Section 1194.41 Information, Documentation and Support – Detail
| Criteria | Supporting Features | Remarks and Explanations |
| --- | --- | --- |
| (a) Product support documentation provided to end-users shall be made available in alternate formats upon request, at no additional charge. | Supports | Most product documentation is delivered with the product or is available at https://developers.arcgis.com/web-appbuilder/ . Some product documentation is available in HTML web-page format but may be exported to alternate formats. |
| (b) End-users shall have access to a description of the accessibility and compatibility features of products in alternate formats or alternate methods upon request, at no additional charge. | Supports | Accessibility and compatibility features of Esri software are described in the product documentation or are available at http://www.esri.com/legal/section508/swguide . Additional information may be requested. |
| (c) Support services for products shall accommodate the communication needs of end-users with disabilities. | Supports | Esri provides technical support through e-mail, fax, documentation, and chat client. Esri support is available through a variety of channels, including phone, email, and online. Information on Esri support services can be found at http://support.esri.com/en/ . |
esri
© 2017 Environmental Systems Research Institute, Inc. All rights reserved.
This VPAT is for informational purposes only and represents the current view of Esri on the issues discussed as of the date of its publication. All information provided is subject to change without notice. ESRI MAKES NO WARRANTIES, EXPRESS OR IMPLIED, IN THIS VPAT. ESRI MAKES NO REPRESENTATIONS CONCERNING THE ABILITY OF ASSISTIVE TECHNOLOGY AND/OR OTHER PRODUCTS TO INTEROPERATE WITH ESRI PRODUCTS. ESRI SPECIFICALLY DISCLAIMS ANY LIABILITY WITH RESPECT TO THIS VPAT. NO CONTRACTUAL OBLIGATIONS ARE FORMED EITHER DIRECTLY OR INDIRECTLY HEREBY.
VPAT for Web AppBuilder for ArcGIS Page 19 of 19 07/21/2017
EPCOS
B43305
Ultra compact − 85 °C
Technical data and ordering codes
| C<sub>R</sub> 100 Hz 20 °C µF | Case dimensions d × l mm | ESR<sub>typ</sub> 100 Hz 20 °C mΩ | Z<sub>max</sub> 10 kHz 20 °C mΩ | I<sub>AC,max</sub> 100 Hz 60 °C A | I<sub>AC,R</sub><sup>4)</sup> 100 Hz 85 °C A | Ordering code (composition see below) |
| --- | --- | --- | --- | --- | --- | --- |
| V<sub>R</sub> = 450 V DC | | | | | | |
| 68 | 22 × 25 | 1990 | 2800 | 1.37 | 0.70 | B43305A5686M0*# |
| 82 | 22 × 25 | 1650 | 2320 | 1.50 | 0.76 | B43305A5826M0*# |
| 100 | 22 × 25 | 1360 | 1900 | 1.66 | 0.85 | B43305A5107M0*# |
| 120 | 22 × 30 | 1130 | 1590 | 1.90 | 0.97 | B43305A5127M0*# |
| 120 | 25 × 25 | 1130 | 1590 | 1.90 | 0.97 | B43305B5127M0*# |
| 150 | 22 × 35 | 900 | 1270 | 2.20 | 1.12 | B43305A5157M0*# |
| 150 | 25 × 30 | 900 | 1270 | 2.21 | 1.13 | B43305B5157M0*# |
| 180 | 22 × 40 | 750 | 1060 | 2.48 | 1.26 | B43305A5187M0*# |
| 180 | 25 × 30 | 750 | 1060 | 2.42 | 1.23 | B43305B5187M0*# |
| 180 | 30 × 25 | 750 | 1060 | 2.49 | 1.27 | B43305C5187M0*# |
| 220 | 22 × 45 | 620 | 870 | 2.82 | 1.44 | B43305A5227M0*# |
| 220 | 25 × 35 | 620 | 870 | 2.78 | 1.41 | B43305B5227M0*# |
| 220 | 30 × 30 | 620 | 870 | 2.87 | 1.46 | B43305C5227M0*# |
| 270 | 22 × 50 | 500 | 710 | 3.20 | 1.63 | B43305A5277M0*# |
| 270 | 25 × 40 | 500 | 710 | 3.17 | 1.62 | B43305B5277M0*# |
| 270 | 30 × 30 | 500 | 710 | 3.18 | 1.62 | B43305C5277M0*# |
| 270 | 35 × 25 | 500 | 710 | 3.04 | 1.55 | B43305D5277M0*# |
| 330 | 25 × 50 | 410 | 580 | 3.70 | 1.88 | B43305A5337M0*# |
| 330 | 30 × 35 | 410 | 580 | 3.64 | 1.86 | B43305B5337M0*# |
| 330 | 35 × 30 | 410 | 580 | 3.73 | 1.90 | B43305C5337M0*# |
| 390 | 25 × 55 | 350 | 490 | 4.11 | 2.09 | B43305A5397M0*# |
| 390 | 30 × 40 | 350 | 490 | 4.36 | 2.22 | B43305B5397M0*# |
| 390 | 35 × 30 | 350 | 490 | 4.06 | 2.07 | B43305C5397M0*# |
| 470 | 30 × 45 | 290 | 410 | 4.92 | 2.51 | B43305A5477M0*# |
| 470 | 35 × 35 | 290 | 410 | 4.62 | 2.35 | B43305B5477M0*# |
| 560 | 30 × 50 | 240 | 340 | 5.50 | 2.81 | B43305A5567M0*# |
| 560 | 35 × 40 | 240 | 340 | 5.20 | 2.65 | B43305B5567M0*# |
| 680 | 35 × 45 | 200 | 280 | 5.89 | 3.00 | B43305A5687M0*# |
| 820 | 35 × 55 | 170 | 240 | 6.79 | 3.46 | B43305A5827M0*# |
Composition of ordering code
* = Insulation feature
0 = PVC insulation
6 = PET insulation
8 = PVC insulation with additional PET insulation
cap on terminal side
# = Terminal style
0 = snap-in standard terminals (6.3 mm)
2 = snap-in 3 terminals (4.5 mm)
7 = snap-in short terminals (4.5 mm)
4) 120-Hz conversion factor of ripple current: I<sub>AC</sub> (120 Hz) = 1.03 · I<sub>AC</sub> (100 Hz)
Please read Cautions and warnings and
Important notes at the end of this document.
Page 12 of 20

§ DIRECTIONS: Retype, without changes, the lines from the line holding "1.55 | B43305D5277M0*# |" to the end of the data, both ends included.

§ EXERCISE ANSWER:
| 270 | 35 × 25 | 500 | 710 | 3.04 | 1.55 | B43305D5277M0*# |
| 330 | 25 × 50 | 410 | 580 | 3.70 | 1.88 | B43305A5337M0*# |
| 330 | 30 × 35 | 410 | 580 | 3.64 | 1.86 | B43305B5337M0*# |
| 330 | 35 × 30 | 410 | 580 | 3.73 | 1.90 | B43305C5337M0*# |
| 390 | 25 × 55 | 350 | 490 | 4.11 | 2.09 | B43305A5397M0*# |
| 390 | 30 × 40 | 350 | 490 | 4.36 | 2.22 | B43305B5397M0*# |
| 390 | 35 × 30 | 350 | 490 | 4.06 | 2.07 | B43305C5397M0*# |
| 470 | 30 × 45 | 290 | 410 | 4.92 | 2.51 | B43305A5477M0*# |
| 470 | 35 × 35 | 290 | 410 | 4.62 | 2.35 | B43305B5477M0*# |
| 560 | 30 × 50 | 240 | 340 | 5.50 | 2.81 | B43305A5567M0*# |
| 560 | 35 × 40 | 240 | 340 | 5.20 | 2.65 | B43305B5567M0*# |
| 680 | 35 × 45 | 200 | 280 | 5.89 | 3.00 | B43305A5687M0*# |
| 820 | 35 × 55 | 170 | 240 | 6.79 | 3.46 | B43305A5827M0*# |
Composition of ordering code
* = Insulation feature
0 = PVC insulation
6 = PET insulation
8 = PVC insulation with additional PET insulation
cap on terminal side
# = Terminal style
0 = snap-in standard terminals (6.3 mm)
2 = snap-in 3 terminals (4.5 mm)
7 = snap-in short terminals (4.5 mm)
4) 120-Hz conversion factor of ripple current: I<sub>AC</sub> (120 Hz) = 1.03 · I<sub>AC</sub> (100 Hz)
Please read Cautions and warnings and
Important notes at the end of this document.
Page 12 of 20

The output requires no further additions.